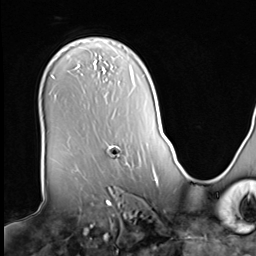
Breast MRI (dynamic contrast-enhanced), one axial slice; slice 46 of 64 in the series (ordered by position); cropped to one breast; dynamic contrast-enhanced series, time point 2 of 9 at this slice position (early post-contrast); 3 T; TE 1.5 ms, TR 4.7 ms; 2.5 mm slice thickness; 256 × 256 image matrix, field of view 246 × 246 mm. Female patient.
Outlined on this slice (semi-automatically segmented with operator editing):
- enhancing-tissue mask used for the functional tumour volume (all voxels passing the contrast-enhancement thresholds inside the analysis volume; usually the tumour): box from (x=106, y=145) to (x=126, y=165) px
---
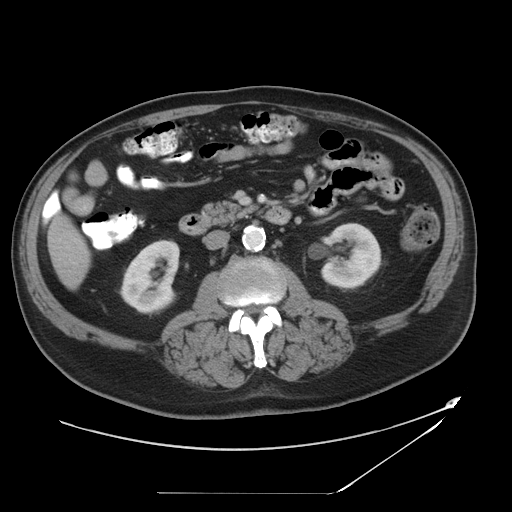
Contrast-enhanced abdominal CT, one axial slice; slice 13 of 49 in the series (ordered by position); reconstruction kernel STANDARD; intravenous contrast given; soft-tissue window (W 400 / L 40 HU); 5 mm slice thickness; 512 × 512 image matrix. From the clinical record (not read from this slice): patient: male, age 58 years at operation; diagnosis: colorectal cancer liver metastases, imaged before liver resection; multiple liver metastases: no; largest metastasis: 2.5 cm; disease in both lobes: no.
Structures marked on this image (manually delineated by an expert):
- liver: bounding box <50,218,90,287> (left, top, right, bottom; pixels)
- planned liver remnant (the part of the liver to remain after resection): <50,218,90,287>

Task objective.
Could you write out, exactly as they stand, only the lines above that begin at the line with "Structures marked on" and stop after the line with "- planned liver"?

Final answer.
Structures marked on this image (manually delineated by an expert):
- liver: bounding box <50,218,90,287> (left, top, right, bottom; pixels)
- planned liver remnant (the part of the liver to remain after resection): <50,218,90,287>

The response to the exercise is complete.